Work to complete »
Where does the string "marginfigure" occur in the records below? Copy every line that holds it.

Task input »
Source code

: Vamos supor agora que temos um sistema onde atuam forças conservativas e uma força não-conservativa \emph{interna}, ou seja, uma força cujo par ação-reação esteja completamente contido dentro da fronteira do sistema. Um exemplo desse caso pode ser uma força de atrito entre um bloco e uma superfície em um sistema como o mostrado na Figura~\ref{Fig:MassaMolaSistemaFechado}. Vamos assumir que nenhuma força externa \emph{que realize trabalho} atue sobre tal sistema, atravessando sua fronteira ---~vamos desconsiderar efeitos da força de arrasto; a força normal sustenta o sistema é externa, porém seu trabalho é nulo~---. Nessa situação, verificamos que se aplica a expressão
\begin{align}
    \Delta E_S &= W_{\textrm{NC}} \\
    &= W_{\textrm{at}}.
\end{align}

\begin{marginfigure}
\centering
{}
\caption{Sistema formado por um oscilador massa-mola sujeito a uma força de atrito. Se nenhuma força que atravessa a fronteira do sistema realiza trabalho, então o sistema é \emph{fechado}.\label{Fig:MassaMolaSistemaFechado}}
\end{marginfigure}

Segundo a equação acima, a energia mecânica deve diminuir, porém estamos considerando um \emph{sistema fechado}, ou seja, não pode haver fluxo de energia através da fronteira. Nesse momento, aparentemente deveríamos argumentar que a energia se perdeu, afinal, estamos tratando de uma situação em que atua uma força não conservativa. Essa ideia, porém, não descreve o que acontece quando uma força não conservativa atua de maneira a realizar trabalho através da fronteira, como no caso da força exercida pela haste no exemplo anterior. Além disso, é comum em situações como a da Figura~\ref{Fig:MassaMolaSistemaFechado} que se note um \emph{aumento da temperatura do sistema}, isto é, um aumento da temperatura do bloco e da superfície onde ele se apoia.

Task output »
\begin{marginfigure}
\end{marginfigure}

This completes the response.